Source data:
__________
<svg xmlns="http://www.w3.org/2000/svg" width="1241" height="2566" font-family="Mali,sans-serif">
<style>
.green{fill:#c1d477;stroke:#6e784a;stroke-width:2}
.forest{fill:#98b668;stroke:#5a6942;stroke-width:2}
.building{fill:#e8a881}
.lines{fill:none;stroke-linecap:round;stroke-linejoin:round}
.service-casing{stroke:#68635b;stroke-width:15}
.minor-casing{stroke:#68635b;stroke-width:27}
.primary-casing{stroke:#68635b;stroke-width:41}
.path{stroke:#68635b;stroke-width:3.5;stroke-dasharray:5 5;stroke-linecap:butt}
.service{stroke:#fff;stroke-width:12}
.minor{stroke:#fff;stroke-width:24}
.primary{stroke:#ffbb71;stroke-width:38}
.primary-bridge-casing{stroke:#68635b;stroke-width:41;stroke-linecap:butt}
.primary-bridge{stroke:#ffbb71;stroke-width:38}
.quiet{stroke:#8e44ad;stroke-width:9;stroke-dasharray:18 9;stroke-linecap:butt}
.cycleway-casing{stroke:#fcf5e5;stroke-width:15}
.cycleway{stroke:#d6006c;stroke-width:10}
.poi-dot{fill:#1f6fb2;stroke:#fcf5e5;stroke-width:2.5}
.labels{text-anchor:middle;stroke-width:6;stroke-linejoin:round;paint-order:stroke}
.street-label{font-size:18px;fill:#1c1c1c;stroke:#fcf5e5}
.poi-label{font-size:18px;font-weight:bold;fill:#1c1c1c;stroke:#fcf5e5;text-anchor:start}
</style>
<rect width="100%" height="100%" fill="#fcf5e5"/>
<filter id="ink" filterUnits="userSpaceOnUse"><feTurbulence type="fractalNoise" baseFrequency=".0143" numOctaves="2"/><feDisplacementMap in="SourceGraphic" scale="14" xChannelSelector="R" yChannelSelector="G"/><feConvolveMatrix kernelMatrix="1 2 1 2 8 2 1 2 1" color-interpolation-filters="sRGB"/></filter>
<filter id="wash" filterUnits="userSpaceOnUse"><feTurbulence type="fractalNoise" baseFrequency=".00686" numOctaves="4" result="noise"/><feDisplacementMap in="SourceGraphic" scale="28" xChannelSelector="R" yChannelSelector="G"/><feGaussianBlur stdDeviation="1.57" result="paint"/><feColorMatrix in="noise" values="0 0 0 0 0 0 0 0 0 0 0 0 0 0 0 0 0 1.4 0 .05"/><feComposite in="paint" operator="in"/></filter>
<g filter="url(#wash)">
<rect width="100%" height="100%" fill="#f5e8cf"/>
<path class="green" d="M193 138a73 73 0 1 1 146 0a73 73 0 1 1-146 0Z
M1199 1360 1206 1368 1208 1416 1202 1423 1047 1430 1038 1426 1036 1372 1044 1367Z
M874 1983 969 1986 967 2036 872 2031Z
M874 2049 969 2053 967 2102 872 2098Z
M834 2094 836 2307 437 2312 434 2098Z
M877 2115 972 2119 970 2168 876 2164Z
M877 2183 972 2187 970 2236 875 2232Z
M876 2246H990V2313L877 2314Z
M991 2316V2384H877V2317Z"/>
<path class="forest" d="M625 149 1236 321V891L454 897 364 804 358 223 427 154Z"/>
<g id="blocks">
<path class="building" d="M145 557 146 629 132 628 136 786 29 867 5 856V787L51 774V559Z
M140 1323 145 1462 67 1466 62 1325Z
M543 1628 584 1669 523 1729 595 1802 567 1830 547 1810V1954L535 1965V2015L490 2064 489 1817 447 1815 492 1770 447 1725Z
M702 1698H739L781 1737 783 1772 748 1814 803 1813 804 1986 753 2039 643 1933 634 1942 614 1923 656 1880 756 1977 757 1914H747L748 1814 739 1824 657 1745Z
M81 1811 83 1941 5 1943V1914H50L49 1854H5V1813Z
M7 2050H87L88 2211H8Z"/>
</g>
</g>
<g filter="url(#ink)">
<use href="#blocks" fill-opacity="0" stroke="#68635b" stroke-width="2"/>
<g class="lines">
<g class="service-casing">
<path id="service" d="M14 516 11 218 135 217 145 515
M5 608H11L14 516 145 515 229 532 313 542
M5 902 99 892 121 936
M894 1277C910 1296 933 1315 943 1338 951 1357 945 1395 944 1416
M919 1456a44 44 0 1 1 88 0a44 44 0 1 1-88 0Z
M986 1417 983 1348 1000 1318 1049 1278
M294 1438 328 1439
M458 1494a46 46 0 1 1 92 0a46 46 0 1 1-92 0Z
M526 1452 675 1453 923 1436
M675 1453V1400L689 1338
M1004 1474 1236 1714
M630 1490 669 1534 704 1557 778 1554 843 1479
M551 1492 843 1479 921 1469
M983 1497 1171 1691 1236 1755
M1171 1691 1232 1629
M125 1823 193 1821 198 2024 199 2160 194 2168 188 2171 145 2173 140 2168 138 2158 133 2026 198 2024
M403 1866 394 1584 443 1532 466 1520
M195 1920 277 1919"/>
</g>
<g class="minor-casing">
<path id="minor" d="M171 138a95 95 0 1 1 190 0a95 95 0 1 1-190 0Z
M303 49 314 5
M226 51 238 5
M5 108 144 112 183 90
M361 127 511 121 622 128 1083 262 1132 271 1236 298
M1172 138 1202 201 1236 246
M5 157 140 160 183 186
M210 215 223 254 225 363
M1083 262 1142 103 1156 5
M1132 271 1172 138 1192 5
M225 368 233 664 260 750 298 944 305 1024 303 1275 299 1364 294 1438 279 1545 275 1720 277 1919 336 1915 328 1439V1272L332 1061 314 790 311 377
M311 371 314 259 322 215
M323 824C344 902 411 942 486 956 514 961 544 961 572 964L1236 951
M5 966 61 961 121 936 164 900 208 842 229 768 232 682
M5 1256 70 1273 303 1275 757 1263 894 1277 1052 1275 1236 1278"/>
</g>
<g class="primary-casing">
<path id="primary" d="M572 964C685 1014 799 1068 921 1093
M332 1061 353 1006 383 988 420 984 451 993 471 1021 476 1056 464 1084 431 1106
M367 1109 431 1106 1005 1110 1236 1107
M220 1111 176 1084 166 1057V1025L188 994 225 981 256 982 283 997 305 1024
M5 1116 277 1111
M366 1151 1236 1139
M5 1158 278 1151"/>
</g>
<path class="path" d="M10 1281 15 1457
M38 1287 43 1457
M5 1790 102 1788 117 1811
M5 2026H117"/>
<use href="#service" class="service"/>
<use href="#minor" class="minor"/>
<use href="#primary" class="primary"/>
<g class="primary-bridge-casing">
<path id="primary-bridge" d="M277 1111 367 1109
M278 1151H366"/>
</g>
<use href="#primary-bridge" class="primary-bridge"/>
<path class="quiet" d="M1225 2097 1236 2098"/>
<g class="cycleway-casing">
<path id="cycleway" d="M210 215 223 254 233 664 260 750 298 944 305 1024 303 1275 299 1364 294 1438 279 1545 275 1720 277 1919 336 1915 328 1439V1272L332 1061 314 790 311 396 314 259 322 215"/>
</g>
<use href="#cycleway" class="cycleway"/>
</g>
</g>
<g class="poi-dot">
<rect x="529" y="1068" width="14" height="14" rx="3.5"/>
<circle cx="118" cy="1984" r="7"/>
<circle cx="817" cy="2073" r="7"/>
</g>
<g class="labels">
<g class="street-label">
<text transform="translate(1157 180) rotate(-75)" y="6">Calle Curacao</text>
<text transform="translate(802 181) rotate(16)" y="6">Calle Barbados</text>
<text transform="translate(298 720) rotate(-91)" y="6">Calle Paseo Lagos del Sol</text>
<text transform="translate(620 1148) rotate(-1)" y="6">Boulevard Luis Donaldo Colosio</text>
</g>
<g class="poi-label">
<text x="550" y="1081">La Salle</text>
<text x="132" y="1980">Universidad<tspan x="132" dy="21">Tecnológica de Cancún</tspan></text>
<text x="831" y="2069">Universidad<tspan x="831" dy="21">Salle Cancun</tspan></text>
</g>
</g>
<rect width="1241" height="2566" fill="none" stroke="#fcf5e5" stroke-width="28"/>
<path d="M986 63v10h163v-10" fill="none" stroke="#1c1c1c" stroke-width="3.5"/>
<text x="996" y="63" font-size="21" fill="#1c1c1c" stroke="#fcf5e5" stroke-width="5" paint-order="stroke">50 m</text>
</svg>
__________
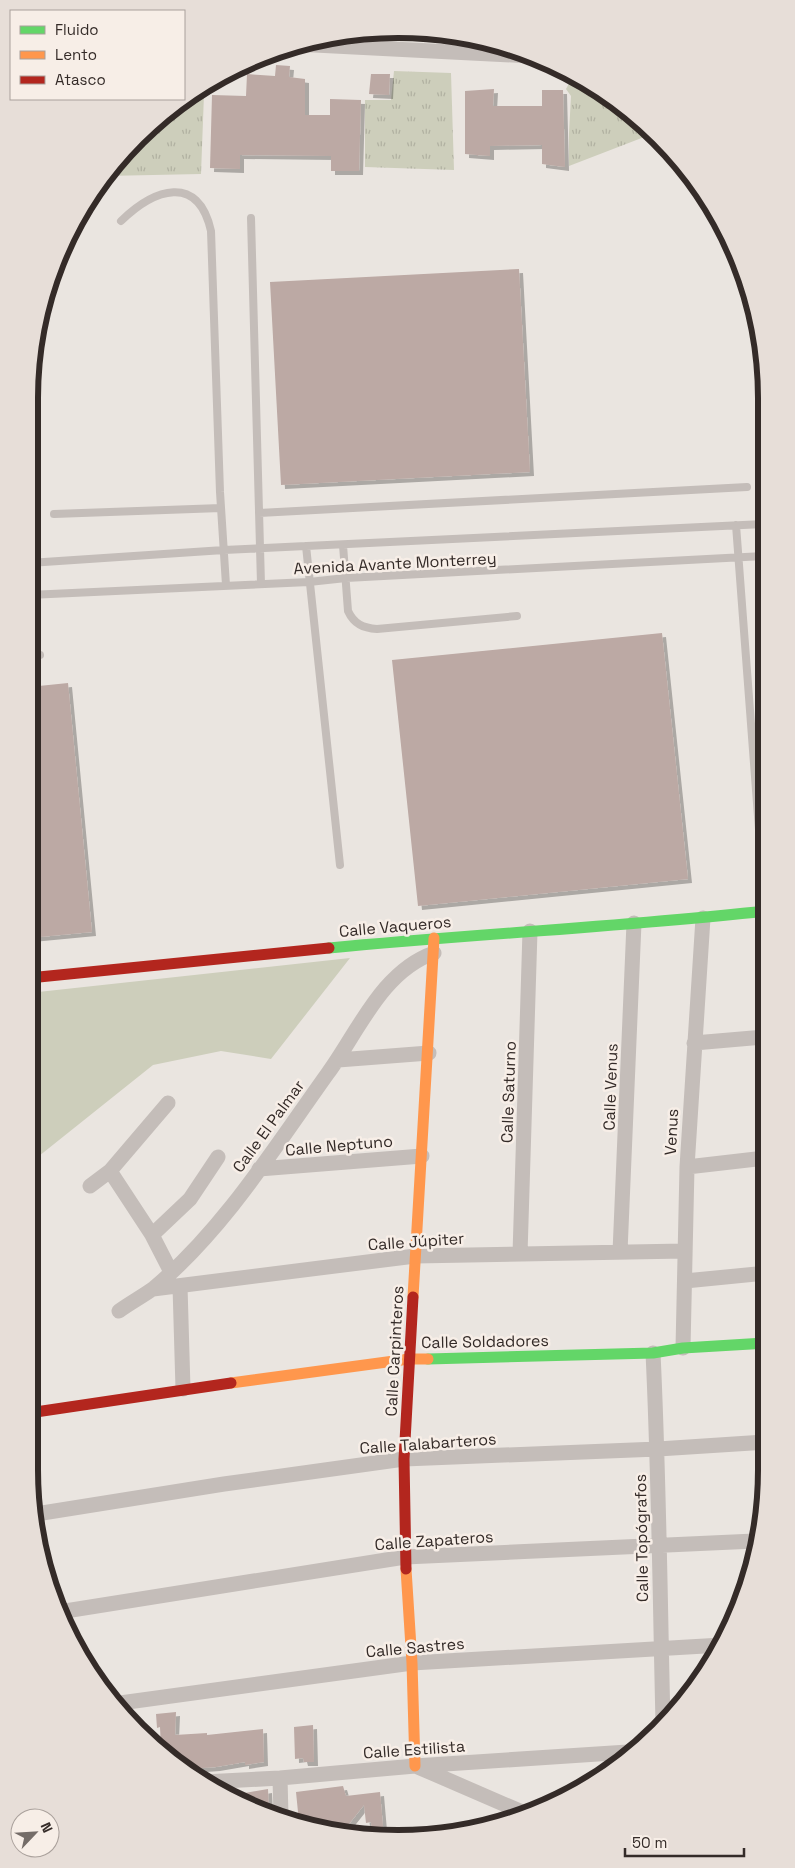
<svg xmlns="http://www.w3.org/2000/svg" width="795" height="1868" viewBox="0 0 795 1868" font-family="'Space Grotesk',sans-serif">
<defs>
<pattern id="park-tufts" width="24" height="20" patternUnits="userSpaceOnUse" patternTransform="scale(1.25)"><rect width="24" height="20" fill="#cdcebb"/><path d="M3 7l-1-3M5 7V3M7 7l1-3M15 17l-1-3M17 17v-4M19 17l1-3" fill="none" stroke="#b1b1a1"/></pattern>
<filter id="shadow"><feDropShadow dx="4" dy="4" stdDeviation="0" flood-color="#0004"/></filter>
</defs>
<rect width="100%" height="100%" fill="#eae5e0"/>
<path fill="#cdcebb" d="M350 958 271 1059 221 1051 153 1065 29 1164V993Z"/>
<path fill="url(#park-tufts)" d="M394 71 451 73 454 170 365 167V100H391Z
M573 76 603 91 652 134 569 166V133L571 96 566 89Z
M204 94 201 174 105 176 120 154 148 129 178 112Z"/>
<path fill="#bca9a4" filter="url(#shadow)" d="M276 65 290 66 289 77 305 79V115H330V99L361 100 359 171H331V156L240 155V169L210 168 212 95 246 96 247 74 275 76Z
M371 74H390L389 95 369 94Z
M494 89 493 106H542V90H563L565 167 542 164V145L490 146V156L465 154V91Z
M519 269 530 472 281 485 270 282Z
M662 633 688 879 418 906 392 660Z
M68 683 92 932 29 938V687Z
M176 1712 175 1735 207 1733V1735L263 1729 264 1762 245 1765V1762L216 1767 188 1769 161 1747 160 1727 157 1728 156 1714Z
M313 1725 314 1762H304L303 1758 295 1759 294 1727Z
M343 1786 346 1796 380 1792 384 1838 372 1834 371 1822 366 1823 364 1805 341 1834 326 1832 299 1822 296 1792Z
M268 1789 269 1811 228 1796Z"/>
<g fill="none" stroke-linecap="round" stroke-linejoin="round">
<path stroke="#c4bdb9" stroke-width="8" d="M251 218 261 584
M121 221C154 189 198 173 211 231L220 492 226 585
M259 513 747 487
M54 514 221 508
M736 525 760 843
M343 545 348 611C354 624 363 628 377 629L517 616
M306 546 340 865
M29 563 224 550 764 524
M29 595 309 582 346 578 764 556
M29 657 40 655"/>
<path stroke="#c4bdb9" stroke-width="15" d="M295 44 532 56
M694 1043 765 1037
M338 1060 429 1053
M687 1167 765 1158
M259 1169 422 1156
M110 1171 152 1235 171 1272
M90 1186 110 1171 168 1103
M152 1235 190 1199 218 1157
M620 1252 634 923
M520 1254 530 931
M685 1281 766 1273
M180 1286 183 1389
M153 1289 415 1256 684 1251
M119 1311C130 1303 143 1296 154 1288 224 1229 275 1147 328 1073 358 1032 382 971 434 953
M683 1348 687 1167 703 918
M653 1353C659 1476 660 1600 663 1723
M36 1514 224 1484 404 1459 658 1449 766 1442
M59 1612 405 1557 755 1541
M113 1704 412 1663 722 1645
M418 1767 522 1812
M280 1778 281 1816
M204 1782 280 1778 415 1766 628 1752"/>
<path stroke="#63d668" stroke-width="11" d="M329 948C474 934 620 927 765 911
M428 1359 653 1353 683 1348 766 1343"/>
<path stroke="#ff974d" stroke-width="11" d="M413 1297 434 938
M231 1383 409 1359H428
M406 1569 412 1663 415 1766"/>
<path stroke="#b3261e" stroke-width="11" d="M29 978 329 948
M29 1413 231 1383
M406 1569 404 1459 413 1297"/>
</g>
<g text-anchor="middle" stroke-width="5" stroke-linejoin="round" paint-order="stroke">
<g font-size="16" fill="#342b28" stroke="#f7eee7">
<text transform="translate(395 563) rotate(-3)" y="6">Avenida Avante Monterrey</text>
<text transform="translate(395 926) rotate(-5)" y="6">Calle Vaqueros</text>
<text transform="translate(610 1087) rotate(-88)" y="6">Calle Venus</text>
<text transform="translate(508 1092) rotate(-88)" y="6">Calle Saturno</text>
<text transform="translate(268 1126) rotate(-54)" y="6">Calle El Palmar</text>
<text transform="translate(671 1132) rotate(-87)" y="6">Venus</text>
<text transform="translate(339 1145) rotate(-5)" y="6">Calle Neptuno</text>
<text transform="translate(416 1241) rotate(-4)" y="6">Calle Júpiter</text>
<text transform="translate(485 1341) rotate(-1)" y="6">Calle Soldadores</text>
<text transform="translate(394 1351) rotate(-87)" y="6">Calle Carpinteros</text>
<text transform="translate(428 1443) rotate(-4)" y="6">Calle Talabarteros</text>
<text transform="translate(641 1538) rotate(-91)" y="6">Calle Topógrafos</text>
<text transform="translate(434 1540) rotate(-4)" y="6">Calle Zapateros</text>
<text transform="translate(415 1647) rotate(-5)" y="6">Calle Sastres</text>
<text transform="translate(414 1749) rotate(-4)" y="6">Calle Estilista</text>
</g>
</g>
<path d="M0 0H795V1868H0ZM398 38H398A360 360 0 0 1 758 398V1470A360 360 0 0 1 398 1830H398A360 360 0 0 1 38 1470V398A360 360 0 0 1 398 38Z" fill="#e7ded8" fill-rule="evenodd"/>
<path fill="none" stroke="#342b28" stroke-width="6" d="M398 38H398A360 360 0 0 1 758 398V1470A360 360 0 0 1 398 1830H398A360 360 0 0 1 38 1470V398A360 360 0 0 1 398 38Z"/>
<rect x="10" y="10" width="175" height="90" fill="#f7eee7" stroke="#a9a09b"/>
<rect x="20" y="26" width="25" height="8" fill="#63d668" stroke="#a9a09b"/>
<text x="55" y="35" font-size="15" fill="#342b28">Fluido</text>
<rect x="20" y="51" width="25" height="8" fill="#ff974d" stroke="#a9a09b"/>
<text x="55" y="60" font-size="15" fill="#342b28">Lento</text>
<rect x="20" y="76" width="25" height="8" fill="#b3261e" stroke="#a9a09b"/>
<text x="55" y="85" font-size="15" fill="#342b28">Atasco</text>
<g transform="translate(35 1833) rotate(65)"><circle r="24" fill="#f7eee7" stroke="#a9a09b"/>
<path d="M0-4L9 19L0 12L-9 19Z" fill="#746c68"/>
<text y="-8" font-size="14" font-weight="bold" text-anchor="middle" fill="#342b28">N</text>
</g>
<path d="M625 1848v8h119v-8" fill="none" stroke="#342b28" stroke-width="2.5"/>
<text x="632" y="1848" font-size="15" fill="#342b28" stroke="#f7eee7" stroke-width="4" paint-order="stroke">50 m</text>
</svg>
__________
■ EXERCISE OBJECTIVE
From the entries above, copy every line that holds the word "labels".

■ EXERCISE ANSWER
.labels{text-anchor:middle;stroke-width:6;stroke-linejoin:round;paint-order:stroke}
<g class="labels">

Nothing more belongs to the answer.